PASHKULI
Here's the original example, without the wrong note that was inserted for demonstration:
To this I add the context: the tempo is rapid (6/8, not 3/4, but we don't even have to have seen it, since it can be deduced from the rests in the bar quoted), the key signature is no flats nor sharps, the clefs are treble and bass. What we see is a very fast scale in consecutive thirds, all on white notes. Even without the word glissando (Ravel does actually write it at other points in the score), it's clear that a glissando is intended here.
How long does it take me to read it and play it?
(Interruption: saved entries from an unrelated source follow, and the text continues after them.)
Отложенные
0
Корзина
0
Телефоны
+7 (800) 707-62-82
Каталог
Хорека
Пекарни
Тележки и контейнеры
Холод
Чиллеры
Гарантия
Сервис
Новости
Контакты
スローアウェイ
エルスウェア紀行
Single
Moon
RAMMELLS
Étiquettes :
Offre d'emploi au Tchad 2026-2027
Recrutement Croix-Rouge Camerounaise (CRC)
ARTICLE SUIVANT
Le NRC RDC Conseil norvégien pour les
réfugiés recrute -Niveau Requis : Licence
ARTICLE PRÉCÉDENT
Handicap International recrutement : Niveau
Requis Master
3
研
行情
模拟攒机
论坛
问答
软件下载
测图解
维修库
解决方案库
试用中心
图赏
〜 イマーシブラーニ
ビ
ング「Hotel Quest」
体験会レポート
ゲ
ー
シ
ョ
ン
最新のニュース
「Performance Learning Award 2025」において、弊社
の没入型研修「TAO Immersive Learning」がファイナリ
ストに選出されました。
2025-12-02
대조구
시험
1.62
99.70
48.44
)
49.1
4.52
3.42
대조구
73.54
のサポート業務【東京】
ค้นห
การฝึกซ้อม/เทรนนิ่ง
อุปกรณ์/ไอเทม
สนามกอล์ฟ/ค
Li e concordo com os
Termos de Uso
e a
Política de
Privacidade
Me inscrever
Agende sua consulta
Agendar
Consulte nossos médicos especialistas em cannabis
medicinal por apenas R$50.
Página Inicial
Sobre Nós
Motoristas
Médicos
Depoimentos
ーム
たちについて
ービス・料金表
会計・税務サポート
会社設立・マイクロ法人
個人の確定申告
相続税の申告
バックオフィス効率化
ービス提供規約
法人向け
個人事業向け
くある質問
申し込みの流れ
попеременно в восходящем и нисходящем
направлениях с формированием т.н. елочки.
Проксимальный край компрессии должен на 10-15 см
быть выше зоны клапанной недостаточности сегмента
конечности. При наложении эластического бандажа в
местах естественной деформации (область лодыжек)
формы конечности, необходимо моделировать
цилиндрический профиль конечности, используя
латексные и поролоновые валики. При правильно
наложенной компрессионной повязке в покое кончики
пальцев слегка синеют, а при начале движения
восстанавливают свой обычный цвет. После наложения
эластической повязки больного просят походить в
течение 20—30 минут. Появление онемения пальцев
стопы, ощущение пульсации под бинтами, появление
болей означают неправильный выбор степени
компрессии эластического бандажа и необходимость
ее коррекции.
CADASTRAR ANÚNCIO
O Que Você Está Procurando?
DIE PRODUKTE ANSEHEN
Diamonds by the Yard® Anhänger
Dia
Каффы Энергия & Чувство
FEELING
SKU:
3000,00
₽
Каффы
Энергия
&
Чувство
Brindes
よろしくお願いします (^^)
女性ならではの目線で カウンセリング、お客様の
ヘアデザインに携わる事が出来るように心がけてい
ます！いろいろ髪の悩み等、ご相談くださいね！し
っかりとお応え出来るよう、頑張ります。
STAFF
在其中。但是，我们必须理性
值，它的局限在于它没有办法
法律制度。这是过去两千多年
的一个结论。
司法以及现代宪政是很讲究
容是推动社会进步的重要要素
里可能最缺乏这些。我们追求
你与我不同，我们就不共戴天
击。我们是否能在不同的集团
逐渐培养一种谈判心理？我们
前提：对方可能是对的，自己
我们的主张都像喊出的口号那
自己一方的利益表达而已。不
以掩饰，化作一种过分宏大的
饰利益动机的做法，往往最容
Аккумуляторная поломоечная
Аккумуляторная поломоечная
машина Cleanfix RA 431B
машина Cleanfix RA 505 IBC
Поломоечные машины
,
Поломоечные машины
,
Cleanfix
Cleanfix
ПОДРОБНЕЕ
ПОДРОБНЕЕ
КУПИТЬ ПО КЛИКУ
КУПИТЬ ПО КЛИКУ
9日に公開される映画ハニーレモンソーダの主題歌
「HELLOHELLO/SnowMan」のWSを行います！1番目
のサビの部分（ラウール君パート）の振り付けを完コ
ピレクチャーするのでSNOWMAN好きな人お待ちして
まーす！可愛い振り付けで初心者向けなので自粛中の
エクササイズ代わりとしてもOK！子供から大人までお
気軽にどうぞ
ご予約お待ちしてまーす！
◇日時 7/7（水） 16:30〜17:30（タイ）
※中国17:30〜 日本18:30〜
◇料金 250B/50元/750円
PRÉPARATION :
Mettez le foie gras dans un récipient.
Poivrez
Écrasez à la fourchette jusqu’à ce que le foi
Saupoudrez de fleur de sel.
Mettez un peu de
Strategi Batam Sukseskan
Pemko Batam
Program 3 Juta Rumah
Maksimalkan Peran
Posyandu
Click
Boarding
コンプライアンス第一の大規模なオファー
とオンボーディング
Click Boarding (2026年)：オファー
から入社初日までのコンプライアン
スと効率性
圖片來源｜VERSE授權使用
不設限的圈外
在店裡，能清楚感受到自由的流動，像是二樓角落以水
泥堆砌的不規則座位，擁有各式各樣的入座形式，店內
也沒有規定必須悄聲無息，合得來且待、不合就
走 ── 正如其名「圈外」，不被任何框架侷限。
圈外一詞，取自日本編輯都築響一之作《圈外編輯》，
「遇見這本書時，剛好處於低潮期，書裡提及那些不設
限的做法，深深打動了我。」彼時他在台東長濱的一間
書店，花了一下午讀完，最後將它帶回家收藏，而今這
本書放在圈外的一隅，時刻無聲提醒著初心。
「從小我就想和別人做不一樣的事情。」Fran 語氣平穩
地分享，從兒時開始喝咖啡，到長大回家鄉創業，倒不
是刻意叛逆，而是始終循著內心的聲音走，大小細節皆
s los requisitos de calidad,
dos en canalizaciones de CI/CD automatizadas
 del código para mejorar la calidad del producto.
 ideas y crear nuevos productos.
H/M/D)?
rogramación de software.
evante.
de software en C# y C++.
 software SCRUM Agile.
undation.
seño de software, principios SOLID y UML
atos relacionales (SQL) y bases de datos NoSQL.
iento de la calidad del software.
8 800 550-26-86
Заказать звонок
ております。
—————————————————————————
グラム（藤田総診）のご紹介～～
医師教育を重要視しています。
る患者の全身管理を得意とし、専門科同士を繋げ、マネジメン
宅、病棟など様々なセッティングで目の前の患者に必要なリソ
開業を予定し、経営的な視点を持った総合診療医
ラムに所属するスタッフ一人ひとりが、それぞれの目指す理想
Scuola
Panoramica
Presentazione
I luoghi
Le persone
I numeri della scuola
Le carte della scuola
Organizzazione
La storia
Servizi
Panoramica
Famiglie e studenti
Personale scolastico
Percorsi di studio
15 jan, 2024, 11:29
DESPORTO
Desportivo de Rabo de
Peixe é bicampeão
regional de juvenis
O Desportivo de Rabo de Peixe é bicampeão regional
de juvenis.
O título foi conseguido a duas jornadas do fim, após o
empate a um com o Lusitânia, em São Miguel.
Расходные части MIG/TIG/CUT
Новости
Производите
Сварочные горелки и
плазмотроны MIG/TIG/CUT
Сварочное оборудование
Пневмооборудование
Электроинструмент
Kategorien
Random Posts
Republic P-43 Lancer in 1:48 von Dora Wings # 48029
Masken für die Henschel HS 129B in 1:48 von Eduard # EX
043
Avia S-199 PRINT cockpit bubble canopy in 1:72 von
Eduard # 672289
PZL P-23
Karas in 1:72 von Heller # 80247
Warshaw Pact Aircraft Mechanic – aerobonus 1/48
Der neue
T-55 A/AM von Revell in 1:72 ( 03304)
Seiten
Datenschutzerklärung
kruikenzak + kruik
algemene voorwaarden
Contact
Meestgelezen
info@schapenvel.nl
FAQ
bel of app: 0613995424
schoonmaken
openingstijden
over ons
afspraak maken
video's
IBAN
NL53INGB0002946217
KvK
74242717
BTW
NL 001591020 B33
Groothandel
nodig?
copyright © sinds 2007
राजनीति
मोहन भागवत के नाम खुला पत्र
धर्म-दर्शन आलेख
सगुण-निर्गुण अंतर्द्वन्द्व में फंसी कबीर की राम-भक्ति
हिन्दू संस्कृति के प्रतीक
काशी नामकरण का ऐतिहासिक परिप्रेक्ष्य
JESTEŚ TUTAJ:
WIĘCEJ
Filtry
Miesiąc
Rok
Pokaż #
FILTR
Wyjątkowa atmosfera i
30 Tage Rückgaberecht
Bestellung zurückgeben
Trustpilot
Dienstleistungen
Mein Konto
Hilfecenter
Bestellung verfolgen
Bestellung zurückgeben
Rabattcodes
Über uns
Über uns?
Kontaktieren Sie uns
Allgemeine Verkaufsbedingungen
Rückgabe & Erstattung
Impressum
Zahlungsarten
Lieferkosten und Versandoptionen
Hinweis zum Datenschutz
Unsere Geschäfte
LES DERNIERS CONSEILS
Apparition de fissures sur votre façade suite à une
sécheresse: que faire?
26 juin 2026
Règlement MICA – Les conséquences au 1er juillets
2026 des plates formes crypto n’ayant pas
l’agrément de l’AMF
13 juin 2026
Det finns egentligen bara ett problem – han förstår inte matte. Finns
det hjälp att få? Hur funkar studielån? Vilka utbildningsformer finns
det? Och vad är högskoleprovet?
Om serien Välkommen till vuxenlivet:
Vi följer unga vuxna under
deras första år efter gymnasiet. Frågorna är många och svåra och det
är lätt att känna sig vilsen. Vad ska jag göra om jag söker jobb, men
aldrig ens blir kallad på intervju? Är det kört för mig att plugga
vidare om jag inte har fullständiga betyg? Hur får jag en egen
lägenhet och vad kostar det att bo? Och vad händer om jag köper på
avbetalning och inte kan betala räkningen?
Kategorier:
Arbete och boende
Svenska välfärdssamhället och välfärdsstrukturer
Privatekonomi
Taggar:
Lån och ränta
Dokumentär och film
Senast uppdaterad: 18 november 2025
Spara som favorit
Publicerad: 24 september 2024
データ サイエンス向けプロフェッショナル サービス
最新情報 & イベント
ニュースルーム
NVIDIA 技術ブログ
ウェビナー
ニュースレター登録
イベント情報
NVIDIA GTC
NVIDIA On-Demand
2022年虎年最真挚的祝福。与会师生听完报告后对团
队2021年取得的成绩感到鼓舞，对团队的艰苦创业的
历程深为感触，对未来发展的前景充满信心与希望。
A few seconds:
- I see an extended dominant 7th chord in the bass, instantly recognisable from the intervals that compose it.
- For the glissando in thirds, all I need to do is to look at the first and the last chord.
- Then I play the bar.
That's it.
Even if it was a series of staccato thirds instead of a glissando (the tempo would have to be slower in this case), reading it and playing it would be just as rapid: I can immediately see that all the thirds are on white notes, so all I need to do is to play each third with the same fingering (my choice would be 2 and 4) and a rapid wrist motion, just like the chords in the Beethoven example I posted earlier.
When such a scale is written as in your example, I need to check each pair of letters or symbols. Some of the pairs are aligned horizontally, and others vertically. I see the chords connected by a wobbly line, which further complicates matters. There is no way I can immediately grasp that this is in fact simply a straight run of thirds.
In the original notation, I see a direct connection between the geography of the notes on the pages and the geography of the keyboard.